England 258 for 7 (Burns 81, Lawrence 67*, ) vs New Zealand
Half-centuries to Rory Burns and Dan Lawrence restored order for England after a New Zealand attack bolstered by Trent Boult threatened to derail the hosts on an opening day when the ball and the momentum swung at Edgbaston with entertaining effect.
Boult, New Zealand's leading seamer, linked up with the squad on Saturday having served his post-IPL quarantine period and was an automatic inclusion amid a staggering six changes to the side which drew the first Test at Lord's.
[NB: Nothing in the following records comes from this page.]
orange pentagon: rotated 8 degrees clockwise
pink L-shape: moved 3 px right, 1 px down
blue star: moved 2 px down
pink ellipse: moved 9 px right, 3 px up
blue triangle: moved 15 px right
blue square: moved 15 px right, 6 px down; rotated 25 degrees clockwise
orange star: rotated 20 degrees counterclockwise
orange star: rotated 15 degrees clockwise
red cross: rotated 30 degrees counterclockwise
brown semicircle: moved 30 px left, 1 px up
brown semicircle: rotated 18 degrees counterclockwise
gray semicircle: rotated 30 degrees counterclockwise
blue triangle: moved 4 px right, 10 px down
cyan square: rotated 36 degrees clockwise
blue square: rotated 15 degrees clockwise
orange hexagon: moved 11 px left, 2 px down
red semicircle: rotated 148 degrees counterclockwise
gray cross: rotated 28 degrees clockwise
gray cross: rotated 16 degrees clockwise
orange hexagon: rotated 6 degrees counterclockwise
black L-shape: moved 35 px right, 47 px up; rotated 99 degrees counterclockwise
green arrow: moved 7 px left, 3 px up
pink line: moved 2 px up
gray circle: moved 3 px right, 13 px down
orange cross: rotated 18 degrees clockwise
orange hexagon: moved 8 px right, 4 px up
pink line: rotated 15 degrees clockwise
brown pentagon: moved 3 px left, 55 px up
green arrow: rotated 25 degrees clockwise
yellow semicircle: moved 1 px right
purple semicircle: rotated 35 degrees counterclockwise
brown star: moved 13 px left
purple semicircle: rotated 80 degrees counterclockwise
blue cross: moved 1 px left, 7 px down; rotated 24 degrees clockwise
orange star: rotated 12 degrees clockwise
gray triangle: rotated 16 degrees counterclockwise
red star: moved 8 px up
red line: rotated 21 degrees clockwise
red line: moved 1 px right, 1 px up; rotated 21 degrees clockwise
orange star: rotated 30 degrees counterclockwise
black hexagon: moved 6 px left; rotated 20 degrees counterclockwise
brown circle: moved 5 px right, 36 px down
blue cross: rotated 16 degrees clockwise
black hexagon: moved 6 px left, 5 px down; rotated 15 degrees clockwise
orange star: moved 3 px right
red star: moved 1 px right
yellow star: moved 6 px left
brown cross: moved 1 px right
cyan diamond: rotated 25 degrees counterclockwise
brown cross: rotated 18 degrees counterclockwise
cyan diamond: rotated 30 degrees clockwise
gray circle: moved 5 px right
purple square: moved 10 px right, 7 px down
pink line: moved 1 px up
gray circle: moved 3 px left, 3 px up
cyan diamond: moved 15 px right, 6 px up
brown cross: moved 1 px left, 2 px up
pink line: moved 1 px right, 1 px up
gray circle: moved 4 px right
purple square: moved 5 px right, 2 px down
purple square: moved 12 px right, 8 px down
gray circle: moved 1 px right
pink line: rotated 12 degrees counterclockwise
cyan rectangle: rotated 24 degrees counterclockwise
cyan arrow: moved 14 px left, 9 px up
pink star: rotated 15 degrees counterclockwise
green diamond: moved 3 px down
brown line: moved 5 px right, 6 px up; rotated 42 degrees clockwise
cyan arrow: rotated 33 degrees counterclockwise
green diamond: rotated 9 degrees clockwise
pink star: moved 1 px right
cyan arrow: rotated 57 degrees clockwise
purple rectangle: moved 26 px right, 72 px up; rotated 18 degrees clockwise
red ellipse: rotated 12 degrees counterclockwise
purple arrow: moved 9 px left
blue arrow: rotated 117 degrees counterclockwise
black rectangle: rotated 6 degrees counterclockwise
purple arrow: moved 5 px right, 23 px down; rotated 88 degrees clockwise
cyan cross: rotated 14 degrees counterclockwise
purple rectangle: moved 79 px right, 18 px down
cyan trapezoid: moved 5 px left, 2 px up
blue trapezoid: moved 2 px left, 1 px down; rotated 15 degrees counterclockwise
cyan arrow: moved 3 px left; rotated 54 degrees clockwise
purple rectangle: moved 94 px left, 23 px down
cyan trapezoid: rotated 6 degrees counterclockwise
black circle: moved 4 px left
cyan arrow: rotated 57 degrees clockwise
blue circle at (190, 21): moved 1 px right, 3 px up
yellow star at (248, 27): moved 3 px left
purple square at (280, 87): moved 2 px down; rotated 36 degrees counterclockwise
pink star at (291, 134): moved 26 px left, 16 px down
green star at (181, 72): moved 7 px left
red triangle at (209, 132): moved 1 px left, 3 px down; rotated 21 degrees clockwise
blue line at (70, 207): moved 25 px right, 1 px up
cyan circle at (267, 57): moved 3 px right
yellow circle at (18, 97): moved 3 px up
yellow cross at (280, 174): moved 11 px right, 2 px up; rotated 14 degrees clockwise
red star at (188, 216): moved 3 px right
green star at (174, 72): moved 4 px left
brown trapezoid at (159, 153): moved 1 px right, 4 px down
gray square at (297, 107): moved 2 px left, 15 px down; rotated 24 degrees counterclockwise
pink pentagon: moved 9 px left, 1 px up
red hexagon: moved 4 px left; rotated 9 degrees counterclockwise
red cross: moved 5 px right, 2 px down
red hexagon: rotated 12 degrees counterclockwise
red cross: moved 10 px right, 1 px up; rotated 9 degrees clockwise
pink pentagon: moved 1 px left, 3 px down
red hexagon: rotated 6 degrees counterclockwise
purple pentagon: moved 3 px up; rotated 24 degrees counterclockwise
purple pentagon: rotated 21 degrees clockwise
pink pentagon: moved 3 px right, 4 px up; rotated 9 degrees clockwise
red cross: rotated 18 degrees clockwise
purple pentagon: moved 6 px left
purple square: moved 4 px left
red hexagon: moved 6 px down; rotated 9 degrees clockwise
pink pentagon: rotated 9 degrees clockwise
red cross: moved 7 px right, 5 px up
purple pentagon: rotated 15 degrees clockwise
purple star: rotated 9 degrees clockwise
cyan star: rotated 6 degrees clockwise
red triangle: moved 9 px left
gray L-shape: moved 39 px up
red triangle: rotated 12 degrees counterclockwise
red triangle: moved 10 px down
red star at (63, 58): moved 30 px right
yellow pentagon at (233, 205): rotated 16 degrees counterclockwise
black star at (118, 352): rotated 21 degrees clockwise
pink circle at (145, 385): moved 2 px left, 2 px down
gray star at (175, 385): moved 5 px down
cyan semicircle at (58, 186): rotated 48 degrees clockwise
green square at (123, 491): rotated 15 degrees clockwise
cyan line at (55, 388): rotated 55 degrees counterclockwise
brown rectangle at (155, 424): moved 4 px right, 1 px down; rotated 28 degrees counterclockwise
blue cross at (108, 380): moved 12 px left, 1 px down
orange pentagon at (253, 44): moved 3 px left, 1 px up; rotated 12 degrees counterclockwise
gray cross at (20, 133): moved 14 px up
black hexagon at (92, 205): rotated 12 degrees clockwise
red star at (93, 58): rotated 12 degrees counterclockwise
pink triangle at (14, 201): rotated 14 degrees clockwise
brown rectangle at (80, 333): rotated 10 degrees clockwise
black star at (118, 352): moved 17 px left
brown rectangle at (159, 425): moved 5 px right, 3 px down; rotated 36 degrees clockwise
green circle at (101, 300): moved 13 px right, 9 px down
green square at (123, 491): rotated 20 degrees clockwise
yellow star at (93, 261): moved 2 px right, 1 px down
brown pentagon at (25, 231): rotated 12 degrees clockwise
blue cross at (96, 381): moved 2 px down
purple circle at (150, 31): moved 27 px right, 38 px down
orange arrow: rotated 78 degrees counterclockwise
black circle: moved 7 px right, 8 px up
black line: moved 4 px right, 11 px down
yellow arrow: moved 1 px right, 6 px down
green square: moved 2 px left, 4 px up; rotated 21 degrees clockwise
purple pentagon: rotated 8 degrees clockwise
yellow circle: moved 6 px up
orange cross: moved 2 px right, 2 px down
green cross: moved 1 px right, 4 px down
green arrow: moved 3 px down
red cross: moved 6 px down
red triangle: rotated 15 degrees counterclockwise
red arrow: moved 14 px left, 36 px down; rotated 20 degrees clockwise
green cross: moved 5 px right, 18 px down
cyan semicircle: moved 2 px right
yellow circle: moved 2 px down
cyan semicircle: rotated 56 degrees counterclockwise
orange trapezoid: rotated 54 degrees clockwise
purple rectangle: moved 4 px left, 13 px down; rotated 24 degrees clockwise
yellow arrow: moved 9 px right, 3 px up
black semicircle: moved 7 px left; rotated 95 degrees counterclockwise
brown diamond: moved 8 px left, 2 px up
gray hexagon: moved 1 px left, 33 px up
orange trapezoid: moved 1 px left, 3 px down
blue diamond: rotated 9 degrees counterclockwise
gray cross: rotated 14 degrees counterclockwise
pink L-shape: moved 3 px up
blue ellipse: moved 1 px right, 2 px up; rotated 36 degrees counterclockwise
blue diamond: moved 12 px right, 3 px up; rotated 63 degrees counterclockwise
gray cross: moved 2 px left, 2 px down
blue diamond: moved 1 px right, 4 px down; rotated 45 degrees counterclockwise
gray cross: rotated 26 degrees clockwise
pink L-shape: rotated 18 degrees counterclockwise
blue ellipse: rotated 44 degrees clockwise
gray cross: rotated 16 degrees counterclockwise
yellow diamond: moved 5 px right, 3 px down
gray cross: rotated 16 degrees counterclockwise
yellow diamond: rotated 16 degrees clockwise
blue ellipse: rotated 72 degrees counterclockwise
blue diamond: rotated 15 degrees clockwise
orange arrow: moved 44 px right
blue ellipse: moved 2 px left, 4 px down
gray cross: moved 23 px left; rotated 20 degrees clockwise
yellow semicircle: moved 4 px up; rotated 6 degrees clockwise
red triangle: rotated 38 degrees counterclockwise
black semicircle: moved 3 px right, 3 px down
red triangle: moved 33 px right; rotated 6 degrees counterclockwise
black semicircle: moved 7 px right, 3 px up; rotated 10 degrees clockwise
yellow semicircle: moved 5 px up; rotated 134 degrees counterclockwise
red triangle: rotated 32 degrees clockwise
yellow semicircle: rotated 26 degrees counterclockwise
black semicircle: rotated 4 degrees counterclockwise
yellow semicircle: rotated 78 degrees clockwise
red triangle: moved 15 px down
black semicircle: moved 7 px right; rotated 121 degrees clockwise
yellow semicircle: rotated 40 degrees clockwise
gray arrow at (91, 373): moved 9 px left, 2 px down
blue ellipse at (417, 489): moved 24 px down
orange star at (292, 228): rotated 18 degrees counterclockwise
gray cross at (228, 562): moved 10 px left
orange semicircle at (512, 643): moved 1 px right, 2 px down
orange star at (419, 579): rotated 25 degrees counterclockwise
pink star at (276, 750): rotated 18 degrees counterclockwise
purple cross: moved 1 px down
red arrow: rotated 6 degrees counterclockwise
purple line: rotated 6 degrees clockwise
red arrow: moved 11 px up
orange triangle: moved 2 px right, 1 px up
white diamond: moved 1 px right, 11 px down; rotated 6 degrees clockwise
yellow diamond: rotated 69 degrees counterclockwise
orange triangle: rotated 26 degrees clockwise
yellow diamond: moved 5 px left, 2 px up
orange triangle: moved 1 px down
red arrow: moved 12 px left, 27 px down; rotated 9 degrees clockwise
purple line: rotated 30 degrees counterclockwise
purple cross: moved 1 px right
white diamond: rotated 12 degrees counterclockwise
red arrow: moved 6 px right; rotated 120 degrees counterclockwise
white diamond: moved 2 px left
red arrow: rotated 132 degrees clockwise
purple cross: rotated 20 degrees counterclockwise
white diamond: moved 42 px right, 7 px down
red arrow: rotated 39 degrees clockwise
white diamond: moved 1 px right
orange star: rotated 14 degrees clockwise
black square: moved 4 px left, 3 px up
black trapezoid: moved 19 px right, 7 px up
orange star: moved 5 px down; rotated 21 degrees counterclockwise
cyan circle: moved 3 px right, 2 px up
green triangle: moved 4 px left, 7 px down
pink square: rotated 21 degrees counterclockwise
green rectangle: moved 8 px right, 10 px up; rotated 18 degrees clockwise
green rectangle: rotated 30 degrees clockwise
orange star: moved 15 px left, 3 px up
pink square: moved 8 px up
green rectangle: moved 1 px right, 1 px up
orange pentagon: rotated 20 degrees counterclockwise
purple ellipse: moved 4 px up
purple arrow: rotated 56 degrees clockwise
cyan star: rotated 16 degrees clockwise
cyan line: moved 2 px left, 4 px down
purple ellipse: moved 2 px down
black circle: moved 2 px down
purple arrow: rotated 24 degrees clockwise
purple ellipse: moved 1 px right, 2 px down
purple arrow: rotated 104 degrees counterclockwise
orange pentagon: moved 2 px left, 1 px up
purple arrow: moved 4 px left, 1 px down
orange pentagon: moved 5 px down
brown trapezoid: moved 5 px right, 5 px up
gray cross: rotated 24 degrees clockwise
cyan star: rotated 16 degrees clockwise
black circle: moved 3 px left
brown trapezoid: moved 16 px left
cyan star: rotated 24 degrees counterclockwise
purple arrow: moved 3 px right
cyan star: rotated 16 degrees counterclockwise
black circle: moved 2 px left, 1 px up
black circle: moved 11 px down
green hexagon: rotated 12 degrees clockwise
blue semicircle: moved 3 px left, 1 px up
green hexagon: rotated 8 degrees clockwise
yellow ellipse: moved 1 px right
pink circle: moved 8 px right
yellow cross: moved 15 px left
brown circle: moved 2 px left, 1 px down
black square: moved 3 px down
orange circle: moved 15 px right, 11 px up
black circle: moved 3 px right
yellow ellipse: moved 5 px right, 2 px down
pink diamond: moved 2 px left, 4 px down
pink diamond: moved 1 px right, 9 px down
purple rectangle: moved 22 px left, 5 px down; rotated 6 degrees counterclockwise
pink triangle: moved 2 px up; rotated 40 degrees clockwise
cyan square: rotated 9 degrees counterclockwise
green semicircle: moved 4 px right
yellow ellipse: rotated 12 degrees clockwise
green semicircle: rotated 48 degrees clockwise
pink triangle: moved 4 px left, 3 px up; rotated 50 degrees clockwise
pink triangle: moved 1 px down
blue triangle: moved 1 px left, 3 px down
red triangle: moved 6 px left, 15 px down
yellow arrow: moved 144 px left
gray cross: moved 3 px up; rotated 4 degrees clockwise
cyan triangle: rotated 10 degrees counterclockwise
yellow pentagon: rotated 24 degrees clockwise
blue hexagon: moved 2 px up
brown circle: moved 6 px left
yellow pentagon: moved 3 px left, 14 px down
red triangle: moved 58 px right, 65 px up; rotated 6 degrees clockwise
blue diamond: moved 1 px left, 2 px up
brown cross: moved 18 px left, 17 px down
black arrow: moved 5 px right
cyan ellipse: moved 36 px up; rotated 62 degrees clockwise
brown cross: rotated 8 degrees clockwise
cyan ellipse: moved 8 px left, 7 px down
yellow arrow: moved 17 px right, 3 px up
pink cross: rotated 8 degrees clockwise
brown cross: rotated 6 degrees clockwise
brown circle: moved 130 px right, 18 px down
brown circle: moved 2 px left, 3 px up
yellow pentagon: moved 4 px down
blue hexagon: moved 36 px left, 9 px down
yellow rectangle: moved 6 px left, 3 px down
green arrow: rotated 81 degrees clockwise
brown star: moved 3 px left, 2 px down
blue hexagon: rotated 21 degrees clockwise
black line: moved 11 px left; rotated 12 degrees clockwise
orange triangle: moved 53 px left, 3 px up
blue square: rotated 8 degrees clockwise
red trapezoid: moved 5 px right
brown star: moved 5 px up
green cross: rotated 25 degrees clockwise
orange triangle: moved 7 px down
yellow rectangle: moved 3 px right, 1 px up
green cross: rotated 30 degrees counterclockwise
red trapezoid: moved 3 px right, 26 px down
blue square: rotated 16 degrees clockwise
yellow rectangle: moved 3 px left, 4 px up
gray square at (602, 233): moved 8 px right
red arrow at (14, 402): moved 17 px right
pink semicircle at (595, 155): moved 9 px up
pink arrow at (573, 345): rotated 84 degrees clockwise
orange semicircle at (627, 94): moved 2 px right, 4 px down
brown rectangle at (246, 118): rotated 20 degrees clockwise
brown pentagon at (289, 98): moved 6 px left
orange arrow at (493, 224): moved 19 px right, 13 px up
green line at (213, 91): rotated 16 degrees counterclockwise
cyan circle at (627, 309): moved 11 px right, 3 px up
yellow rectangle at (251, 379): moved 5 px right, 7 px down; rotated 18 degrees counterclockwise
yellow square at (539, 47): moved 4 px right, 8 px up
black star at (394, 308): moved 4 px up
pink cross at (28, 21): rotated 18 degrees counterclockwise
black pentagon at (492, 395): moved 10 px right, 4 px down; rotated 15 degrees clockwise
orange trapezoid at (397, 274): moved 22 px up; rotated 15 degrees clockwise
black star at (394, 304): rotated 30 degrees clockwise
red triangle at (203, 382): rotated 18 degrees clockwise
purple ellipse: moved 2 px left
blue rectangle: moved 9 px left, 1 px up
With Kane Williamson (elbow) and Mitchell Santner (finger) out because of injury and BJ Watling (back problem) replaced by Tom Blundell shortly before play began, Will Young and and Ajaz Patel came into the side. They were joined by Boult for Tim Southee and Matt Henry for Kyle Jamieson, while Daryl Mitchell replaced Colin de Grandhomme as New Zealand showed an embarrassment of riches ahead of next week's World Test Championship final against India.When Boult prised out opener Rory Burns for 81 with his 12th ball after the tea break, he removed England's main hope for recovery at that point. It came soon after England had lost three wickets for 13 runs in less than 20 minutes and slumped to 152 for 4 in the afternoon session.
But Lawrence stepped in with an assured and unbeaten 67 to guide England to the close in a far more comfortable position than had looked likely between lunch and tea.
After removing Burns, Boult struck with the first delivery of his next over, removing James Bracey for a duck - his second in as many innings - but Olly Stone survived the hat-trick ball and went on to steady the innings with Lawrence, the pair putting on 47 runs for the seventh wicket.
The Stone-Lawrence union was a much-needed bright spot for England, along with Burns' opening stand of 72 with Dom Sibley, which had steered their side to the lunch break at 67 without loss. What ensued in between times had the potential to devastate England's innings.
Burns and Sibley batted sedately but smartly in the morning, Sibley's knock bearing little resemblance to his grinding 60 off 207 balls which helped England salvage a draw in the fourth innings at Lord's. Sibley struck five fours on his way to 35 from 84 deliveries, including one through square leg to bring up England's fifty.
But when they returned from lunch, New Zealand's bowlers started to find some swing and it proved a weapon.
Henry struck with the sixth ball after the break when Sibley was caught betwixt and between by a ball just back of a length and in the corridor which swung away enough to find an edge and carry to stand-in keeper Blundell.
Zak Crawley's lean patch continued as he followed up twin scores of two at Lord's with a duck. Having been rushed into a defensive shot by a Neil Wagner ball that swung in, Crawley hung his bat out to the next delivery which moved less and edged to Mitchell at third slip.
Henry then claimed his second wicket - the prized scalp of Joe Root - with a late outswinger that caught the edge and was snapped up by Blundell.
Burns brought up his fifty with an authoritative drive through extra cover for two as the wickets tumbled around him. Ollie Pope stuck with him for a while but not long enough, falling for 19 when he was caught behind off Patel.
As Burns and Lawrence looked to rebuild, Boult came to the fore, luring Burns into an attempted cover drive with a ball that swung away and clipped the outside edge, with Tom Latham, acting captain in Williamson's absence, taking a good, low catch at second slip. Bracey followed and with six men down, only three had reached double figures.
That's when Stone and Lawrence got to work and they managed to stall New Zealand's momentum until Patel had Stone out lbw. From there, Lawrence really took control though. He struck Boult for two fours in an over late in the day, the first a gorgeous drive through extra cover and then a neat clip off the pads.
Mark Wood stuck with him to be 16 not out at the close, his straight hit for four off Henry mirrored by Lawrence off Boult on the next ball and the 70-percent-capacity crowd enjoyed it - and every moment of the day - if the noise, colour and movement that heralded the return of fans under a post-pandemic Government trial was anything to go by.